[[ Records shown, beginning ]]

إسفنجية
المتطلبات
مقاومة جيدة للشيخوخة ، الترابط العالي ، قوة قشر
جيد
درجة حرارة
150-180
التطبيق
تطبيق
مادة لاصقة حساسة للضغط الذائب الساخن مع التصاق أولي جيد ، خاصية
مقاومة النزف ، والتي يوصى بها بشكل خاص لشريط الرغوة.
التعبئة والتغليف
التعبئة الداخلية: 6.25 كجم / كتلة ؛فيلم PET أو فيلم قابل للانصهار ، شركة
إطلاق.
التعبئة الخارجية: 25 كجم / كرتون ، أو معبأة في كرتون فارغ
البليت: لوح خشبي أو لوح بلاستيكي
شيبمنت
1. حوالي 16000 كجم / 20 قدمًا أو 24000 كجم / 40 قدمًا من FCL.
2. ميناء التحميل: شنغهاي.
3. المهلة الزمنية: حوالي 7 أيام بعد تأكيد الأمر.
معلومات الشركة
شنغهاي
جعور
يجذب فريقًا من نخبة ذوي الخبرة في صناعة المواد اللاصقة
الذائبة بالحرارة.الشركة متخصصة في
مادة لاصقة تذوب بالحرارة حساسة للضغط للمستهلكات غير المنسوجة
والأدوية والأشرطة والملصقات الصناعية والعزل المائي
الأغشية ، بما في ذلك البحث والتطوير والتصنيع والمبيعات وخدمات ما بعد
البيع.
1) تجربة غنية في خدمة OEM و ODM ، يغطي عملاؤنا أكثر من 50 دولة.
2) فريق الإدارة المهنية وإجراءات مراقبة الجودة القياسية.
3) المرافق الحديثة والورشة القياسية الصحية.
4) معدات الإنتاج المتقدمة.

[[ Records shown, end ]]

◆ **Task to carry out**
Output all of the records above exactly as they appear.

◆ **Exercise solution**
إسفنجية
المتطلبات
مقاومة جيدة للشيخوخة ، الترابط العالي ، قوة قشر
جيد
درجة حرارة
150-180
التطبيق
تطبيق
مادة لاصقة حساسة للضغط الذائب الساخن مع التصاق أولي جيد ، خاصية
مقاومة النزف ، والتي يوصى بها بشكل خاص لشريط الرغوة.
التعبئة والتغليف
التعبئة الداخلية: 6.25 كجم / كتلة ؛فيلم PET أو فيلم قابل للانصهار ، شركة
إطلاق.
التعبئة الخارجية: 25 كجم / كرتون ، أو معبأة في كرتون فارغ
البليت: لوح خشبي أو لوح بلاستيكي
شيبمنت
1. حوالي 16000 كجم / 20 قدمًا أو 24000 كجم / 40 قدمًا من FCL.
2. ميناء التحميل: شنغهاي.
3. المهلة الزمنية: حوالي 7 أيام بعد تأكيد الأمر.
معلومات الشركة
شنغهاي
جعور
يجذب فريقًا من نخبة ذوي الخبرة في صناعة المواد اللاصقة
الذائبة بالحرارة.الشركة متخصصة في
مادة لاصقة تذوب بالحرارة حساسة للضغط للمستهلكات غير المنسوجة
والأدوية والأشرطة والملصقات الصناعية والعزل المائي
الأغشية ، بما في ذلك البحث والتطوير والتصنيع والمبيعات وخدمات ما بعد
البيع.
1) تجربة غنية في خدمة OEM و ODM ، يغطي عملاؤنا أكثر من 50 دولة.
2) فريق الإدارة المهنية وإجراءات مراقبة الجودة القياسية.
3) المرافق الحديثة والورشة القياسية الصحية.
4) معدات الإنتاج المتقدمة.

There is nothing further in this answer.